Der Steuerzahler-Bund stellte insgesamt 121 Beispiele von Fehlplanungen, Kostenexplosionen oder unsinnigen Ausgaben für Infrastrukturprojekte zusammen. Heftige Kritik gab es an den Verzögerungen beim Bau des neuen Flughafens Berlin Brandenburg. Es sei noch offen, wie teuer die zahlreichen Baukostenüberschreitungen am Ende für die Steuerzahler würden, erklärte Holznagel. Es stehe jedoch fest, "dass Fehlplanungen, Missmanagement, unvollständige Bauunterlagen und Kostenüberschreitungen zu einem Schlamassel führten, über das weltweit gespottet wird".

Die Eröffnung des neuen Großflughafens musste bereits zum dritten Mal verschoben werden, neuer Eröffnungstermin soll nun der 27. Oktober 2013 sein. Ursprünglich sollte der Airport im Oktober 2011 eröffnet werden.

Kinderbecken dreimal gebaut

Im Vergleich zum Flughafen-Debakel fiel der Bau eines Kinderbeckens in einem Strandbad im baden-württembergischen Offenburg günstig aus.
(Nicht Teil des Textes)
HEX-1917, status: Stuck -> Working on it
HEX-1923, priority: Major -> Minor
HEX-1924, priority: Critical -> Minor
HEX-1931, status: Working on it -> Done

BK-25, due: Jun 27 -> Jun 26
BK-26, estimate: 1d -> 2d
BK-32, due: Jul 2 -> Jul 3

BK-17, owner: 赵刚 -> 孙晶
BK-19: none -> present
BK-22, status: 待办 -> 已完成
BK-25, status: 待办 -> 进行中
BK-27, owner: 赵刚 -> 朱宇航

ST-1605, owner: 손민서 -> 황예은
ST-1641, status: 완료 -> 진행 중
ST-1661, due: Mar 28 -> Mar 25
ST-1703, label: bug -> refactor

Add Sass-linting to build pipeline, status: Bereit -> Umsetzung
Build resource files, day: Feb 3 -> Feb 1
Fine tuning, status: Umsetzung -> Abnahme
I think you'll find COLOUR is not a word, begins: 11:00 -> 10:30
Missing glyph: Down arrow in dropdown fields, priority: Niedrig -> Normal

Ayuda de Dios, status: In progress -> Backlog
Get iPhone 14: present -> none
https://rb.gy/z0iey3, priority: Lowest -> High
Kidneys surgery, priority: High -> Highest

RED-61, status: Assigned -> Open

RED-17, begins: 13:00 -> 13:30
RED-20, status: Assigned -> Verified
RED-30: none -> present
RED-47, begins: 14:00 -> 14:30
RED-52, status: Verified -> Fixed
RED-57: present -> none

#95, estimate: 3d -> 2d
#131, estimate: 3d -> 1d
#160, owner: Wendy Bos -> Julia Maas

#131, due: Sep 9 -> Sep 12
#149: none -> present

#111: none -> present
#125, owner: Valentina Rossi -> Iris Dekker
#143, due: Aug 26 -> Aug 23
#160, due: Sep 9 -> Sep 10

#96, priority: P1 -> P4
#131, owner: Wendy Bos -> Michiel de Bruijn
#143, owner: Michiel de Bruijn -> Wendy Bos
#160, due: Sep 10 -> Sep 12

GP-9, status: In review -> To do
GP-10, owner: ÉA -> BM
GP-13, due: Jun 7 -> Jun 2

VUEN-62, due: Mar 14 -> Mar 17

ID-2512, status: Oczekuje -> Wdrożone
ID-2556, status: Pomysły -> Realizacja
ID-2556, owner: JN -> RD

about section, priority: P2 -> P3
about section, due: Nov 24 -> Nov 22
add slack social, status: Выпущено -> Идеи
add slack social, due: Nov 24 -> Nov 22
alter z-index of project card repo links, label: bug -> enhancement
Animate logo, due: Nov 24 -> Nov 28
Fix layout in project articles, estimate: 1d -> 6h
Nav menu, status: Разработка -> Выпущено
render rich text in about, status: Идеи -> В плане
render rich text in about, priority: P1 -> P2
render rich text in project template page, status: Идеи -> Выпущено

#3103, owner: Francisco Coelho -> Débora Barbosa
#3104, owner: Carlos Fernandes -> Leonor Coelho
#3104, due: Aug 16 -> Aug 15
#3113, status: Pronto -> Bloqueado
Dort entstand für 110.000 Euro ein neues Becken, das aber nicht mit der alten Technik zusammenpasste und geschlossen wurde. Für 33.000 Euro wurde danach ein Kunststoffbecken für Kinder im See verankert, das sich wegen Algenbildung und der damit verbundenen Rutschgefahr als ungeeignet erwies. Für 7000 Euro entstand schließlich im dritten Versuch eine Flachwasserzone für die Kleinen, in der diese nun planschen können.

Im nordrhein-westfälischen Hagen sollte eine frisch sanierte Schulfassade mit einem Zaun für knapp 15.000 Euro vor Schmierereien geschützt werden. Als der Zaun stand, stellten Schüler und Lehrer zu ihrer Überraschung fest, dass die 120 Meter lange und zwei Meter hohe Absperrung nur die Frontseite der Schule schützte. Von allen anderen Seiten war das Gebäude weiter frei zugänglich. Daraufhin wurde der unnötige Zaun für 5000 Euro wieder abgebaut.

Kunstwerke statt Gehwege

Im Berliner Bezirk Pankow können sich Fußgänger zwar an beleuchteten Kunstprojekten auf einem Gehweg erfreuen, die vollständig über neue Schulden finanziert wurden. Doch die Bürgersteige selbst wiesen weiter erhebliche Schäden auf. In Itzehoe in Schleswig-Holstein vergaßen die Planer beim Bau einer Großsporthalle, Parkplätze, Fahrradständer und Wege einzuplanen. Auch weil die Kosten für die Außenanlagen nicht in der Kalkulation vorgesehen waren, entstanden so Mehrkosten von 370.000 Euro.

Steuerzahler-Präsident Holznagel mahnte angesichts der Beispiele, gerade die europäische Staatsschuldenkrise führe vor Augen, "was geschieht, wenn Staaten den eigenen Anspruch an einen effizienten und zielgerichteten Umgang mit Steuergeld aufgeben."